Print every record exactly, but leave out the pictures.
........
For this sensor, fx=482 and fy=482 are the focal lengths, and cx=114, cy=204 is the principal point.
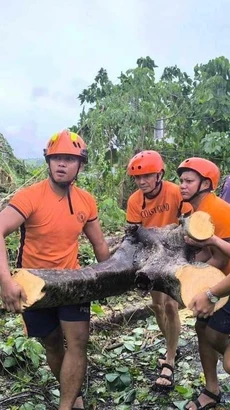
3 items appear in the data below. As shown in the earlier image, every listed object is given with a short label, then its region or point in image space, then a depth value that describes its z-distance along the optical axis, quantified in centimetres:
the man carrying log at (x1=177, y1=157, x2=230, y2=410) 281
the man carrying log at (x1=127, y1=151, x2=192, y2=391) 351
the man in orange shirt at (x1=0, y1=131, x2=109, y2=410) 302
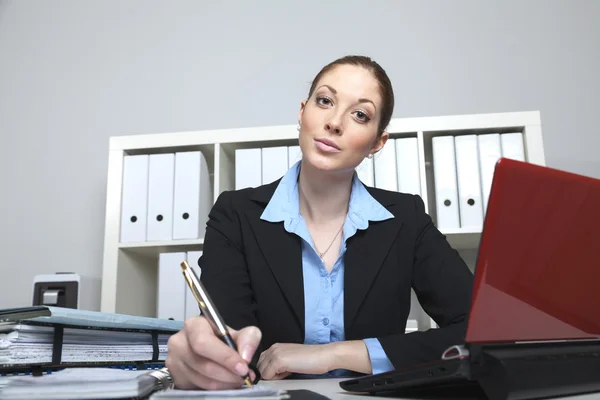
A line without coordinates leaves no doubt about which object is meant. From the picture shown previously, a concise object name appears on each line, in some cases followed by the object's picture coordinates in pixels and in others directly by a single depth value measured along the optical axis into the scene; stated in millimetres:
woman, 1206
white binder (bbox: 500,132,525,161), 1991
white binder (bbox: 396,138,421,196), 2006
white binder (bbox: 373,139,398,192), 2025
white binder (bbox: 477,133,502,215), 1994
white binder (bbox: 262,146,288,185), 2062
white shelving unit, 1994
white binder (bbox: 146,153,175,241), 2053
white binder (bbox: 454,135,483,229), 1969
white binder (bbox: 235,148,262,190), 2073
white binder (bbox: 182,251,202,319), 1991
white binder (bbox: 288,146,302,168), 2059
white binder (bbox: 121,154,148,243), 2064
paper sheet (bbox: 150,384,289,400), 469
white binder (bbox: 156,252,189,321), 1991
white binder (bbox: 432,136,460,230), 1982
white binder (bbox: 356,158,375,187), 2020
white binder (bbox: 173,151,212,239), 2041
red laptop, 519
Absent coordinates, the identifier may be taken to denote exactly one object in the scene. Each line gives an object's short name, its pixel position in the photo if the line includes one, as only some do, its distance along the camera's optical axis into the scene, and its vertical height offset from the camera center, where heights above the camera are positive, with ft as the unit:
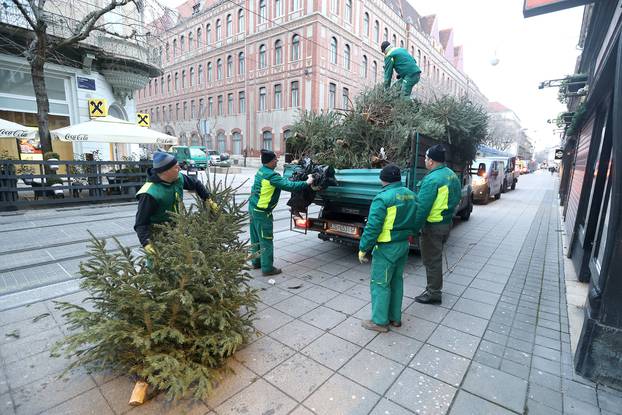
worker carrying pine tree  9.92 -1.30
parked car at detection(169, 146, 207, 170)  87.20 -0.17
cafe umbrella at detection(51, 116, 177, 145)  34.13 +2.30
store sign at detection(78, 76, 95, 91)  47.65 +10.47
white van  44.09 -2.98
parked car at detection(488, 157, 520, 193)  59.00 -2.47
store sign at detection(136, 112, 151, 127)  48.55 +5.31
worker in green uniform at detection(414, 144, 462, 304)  12.28 -1.98
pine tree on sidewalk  7.57 -4.01
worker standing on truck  21.40 +6.16
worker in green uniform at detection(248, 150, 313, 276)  14.75 -1.83
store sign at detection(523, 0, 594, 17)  12.45 +6.19
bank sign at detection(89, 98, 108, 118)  41.63 +5.95
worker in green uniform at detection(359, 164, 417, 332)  10.24 -2.60
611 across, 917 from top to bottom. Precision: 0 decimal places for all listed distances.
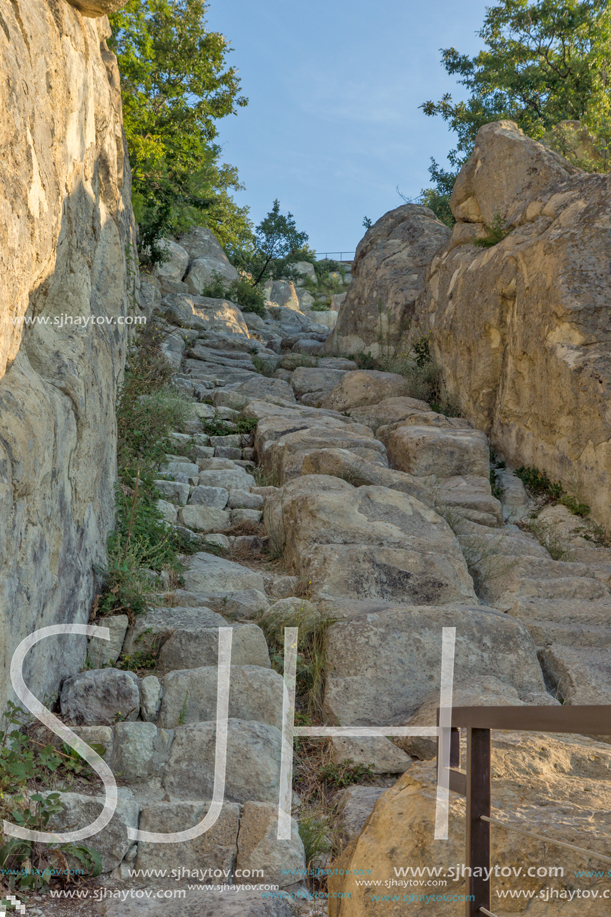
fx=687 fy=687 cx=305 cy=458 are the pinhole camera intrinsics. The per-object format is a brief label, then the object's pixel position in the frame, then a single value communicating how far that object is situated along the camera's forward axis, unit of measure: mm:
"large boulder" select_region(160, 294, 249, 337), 13348
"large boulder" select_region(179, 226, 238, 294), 18219
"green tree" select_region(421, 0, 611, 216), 14992
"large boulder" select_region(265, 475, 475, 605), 4422
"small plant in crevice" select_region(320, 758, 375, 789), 3012
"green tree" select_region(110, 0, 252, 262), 11398
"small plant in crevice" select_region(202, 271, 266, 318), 17475
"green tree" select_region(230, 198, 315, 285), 22375
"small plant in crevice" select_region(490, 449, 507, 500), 6832
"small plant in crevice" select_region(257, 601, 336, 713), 3545
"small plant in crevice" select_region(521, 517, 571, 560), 5648
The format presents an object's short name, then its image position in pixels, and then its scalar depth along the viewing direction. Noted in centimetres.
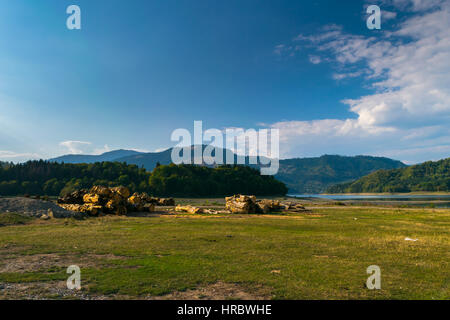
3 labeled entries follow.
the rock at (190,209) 3959
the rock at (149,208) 4125
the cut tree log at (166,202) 5616
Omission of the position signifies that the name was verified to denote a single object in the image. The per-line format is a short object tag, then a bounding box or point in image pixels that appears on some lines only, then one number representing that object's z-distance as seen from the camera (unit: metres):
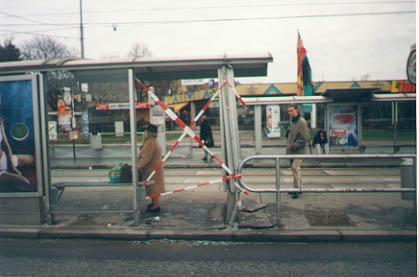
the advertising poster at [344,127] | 14.77
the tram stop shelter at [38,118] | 6.46
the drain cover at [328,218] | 6.34
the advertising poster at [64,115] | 8.16
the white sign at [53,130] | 8.08
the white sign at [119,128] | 10.39
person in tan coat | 7.13
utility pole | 25.69
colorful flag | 18.22
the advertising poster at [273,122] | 18.97
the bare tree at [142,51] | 41.60
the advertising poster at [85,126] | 9.31
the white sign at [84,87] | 8.52
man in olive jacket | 8.19
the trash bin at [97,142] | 12.15
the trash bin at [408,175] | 6.19
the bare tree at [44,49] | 39.16
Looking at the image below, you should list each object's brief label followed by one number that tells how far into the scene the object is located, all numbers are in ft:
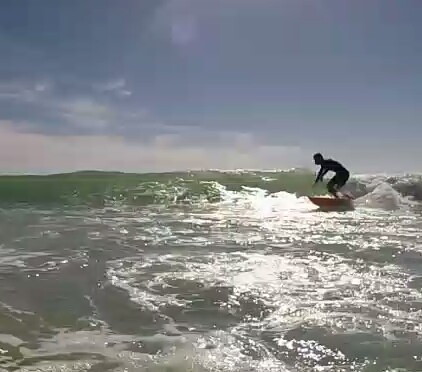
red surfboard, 77.51
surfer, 73.61
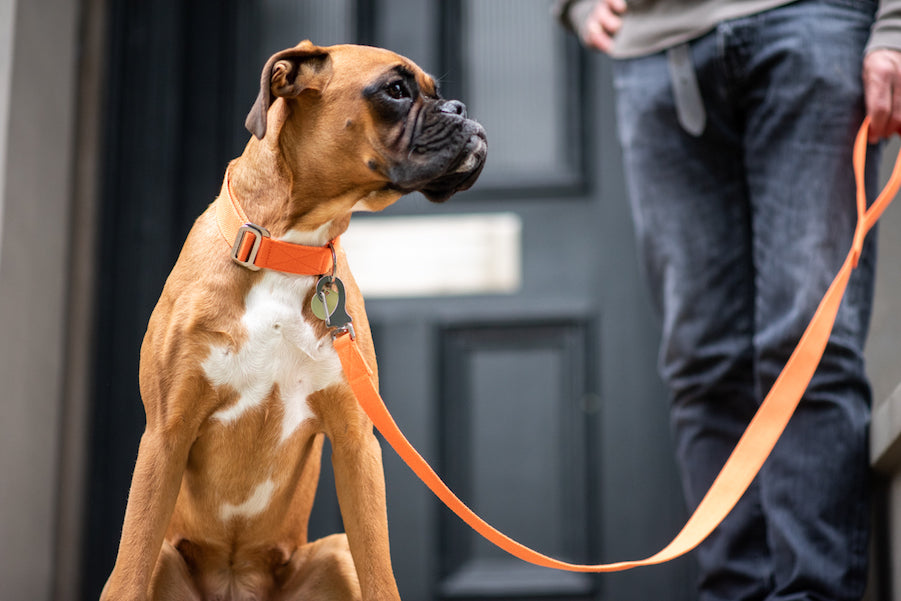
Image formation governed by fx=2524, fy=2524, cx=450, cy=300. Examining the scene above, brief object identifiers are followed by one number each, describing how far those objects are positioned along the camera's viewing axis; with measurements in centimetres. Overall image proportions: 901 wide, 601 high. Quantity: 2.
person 260
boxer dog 239
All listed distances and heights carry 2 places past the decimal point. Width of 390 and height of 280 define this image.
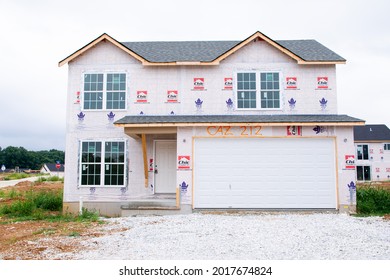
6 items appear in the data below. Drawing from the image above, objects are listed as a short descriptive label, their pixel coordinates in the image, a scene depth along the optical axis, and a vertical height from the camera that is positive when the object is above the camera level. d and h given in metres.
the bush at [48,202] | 15.02 -1.14
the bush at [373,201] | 13.40 -1.03
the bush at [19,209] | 13.71 -1.34
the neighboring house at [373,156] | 45.00 +2.23
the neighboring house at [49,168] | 94.23 +1.60
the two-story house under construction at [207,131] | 13.43 +1.63
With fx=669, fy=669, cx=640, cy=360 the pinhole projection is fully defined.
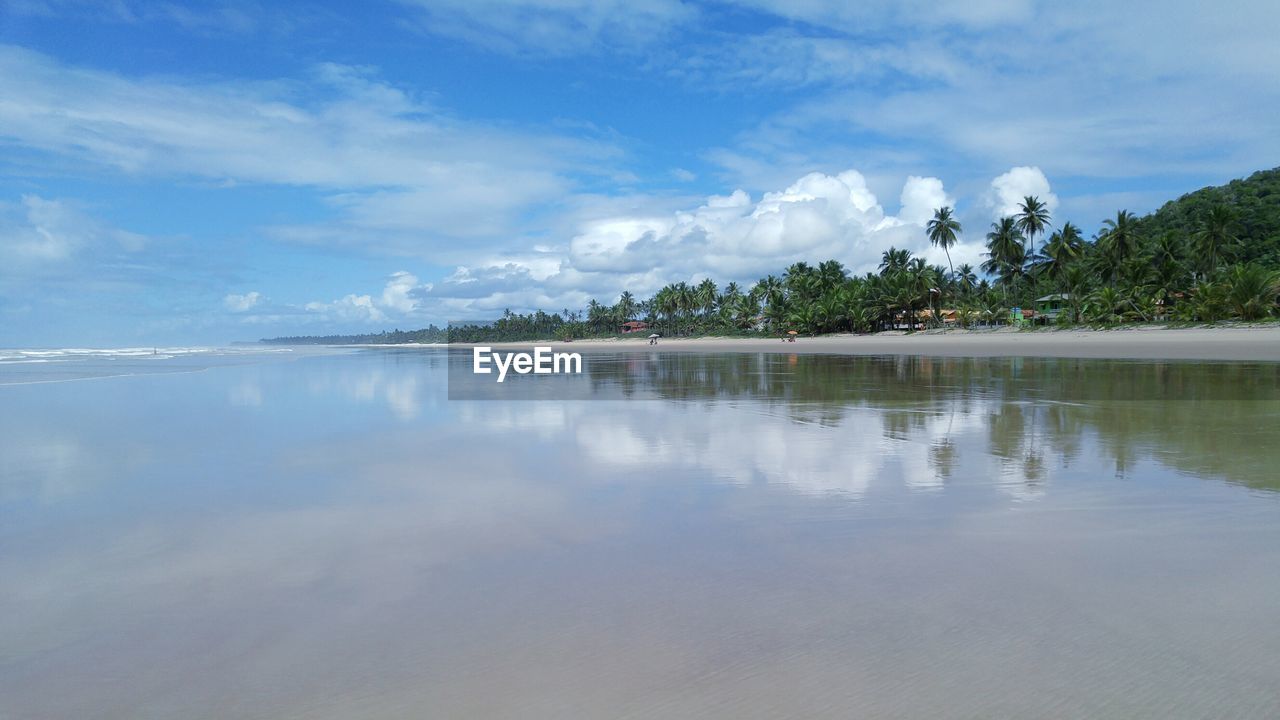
........
ANSWER AREA
For this sensor, fx=482 and fy=482 are the focal lengths, and cx=114, cy=204 is the principal point.
3 items appear in the data below. As shown in the earlier image, every listed object is given with a short label, then its region or point in image space, then a depth value that describes its z-distance along the optical axis, quantified in centimetres:
the man carrying log at (x1=177, y1=157, x2=230, y2=410) 281
the man carrying log at (x1=127, y1=151, x2=192, y2=391) 351
the man in orange shirt at (x1=0, y1=131, x2=109, y2=410) 302
A line without coordinates leaves no doubt about which object is meant. From the picture shown previously, a concise object name appears on each line, in some cases followed by the object's picture coordinates in pixels and in others directly by a single depth value measured along the optical axis into the scene; stated in millimetres:
woman, 1206
white binder (bbox: 500,132,525,161), 1991
white binder (bbox: 396,138,421,196), 2006
white binder (bbox: 373,139,398,192), 2025
white binder (bbox: 477,133,502,215), 1994
white binder (bbox: 262,146,288,185), 2062
white shelving unit, 1994
white binder (bbox: 146,153,175,241), 2053
white binder (bbox: 454,135,483,229), 1969
white binder (bbox: 235,148,262,190), 2073
white binder (bbox: 182,251,202,319), 1991
white binder (bbox: 288,146,302,168), 2059
white binder (bbox: 121,154,148,243), 2064
paper sheet (bbox: 150,384,289,400), 469
white binder (bbox: 156,252,189,321), 1991
white binder (bbox: 432,136,460,230), 1982
white binder (bbox: 356,158,375,187), 2020
white binder (bbox: 173,151,212,239), 2041
red laptop, 519
Absent coordinates, the identifier may be taken to denote exactly one object in the scene. Each line gives an object's short name, its pixel position in the photo if the line includes one, as only some do, its distance along the camera's optical axis into the scene, and its vertical height offset from the camera center, where heights above the camera are positive, with ft as the unit:
worker carrying pine tree  9.92 -1.30
parked car at detection(169, 146, 207, 170)  87.20 -0.17
cafe umbrella at detection(51, 116, 177, 145)  34.13 +2.30
store sign at detection(78, 76, 95, 91)  47.65 +10.47
white van  44.09 -2.98
parked car at detection(488, 157, 520, 193)  59.00 -2.47
store sign at detection(136, 112, 151, 127)  48.55 +5.31
worker in green uniform at detection(414, 144, 462, 304)  12.28 -1.98
pine tree on sidewalk  7.57 -4.01
worker standing on truck  21.40 +6.16
worker in green uniform at detection(248, 150, 313, 276)  14.75 -1.83
store sign at detection(523, 0, 594, 17)  12.45 +6.19
bank sign at detection(89, 98, 108, 118)  41.63 +5.95
worker in green uniform at detection(359, 164, 417, 332)  10.24 -2.60
611 across, 917 from top to bottom. Precision: 0 decimal places for all listed distances.
fx=687 fy=687 cx=305 cy=458 are the pinhole camera intrinsics. The per-object format is a brief label, then the object's pixel position in the frame, then a single value communicating how far that object is situated along the camera's forward axis, unit of measure: mm:
"large boulder" select_region(160, 294, 249, 337), 13348
"large boulder" select_region(179, 226, 238, 294), 18219
"green tree" select_region(421, 0, 611, 216), 14992
"large boulder" select_region(265, 475, 475, 605), 4422
"small plant in crevice" select_region(320, 758, 375, 789), 3012
"green tree" select_region(110, 0, 252, 262), 11398
"small plant in crevice" select_region(202, 271, 266, 318), 17475
"green tree" select_region(230, 198, 315, 285), 22375
"small plant in crevice" select_region(490, 449, 507, 500), 6832
"small plant in crevice" select_region(257, 601, 336, 713), 3545
"small plant in crevice" select_region(521, 517, 571, 560), 5648
The format presents an object's short name, then its image position in pixels, and then its scalar depth along the viewing direction. Noted in centimetres.
3 labeled entries follow.
the rock at (190,209) 3959
the rock at (149,208) 4125
the cut tree log at (166,202) 5616
Omission of the position signifies that the name was verified to denote a single object in the image. The per-line format is a short object tag, then a bounding box or point in image pixels that appears on some lines only, then one number representing that object's z-distance as seen from the camera (unit: metres):
the advertising poster at [344,127] | 14.77
the tram stop shelter at [38,118] | 6.46
the drain cover at [328,218] | 6.34
the advertising poster at [64,115] | 8.16
the white sign at [53,130] | 8.08
the white sign at [119,128] | 10.39
person in tan coat | 7.13
utility pole | 25.69
colorful flag | 18.22
the advertising poster at [273,122] | 18.97
the bare tree at [142,51] | 41.60
the advertising poster at [85,126] | 9.31
the white sign at [84,87] | 8.52
man in olive jacket | 8.19
the trash bin at [97,142] | 12.15
the trash bin at [408,175] | 6.19
the bare tree at [44,49] | 39.16
Looking at the image below, you should list each object's brief label followed by one number that tells how far into the scene the object is located, all numbers are in ft:
red surfboard, 77.51
surfer, 73.61
Image formation governed by fx=2524, fy=2524, cx=450, cy=300. Examining the scene above, brief object identifiers are followed by one number each, describing how far those objects are positioned along the camera's viewing axis; with measurements in centimetres. Overall image proportions: 901 wide, 601 high. Quantity: 2.
person 260
boxer dog 239
All listed distances and heights carry 2 places past the decimal point. Width of 390 and height of 280 define this image.
6 items appear in the data below. Drawing from the image above, objects are listed as a short descriptive label, their pixel coordinates in the image, a scene depth along the optical axis, and a vertical height from the camera that is positive when the object is above the camera level. d and h given in metres.
the bush at [48,202] | 15.02 -1.14
the bush at [373,201] | 13.40 -1.03
the bush at [19,209] | 13.71 -1.34
the neighboring house at [373,156] | 45.00 +2.23
the neighboring house at [49,168] | 94.23 +1.60
the two-story house under construction at [207,131] | 13.43 +1.63
With fx=669, fy=669, cx=640, cy=360 the pinhole projection is fully defined.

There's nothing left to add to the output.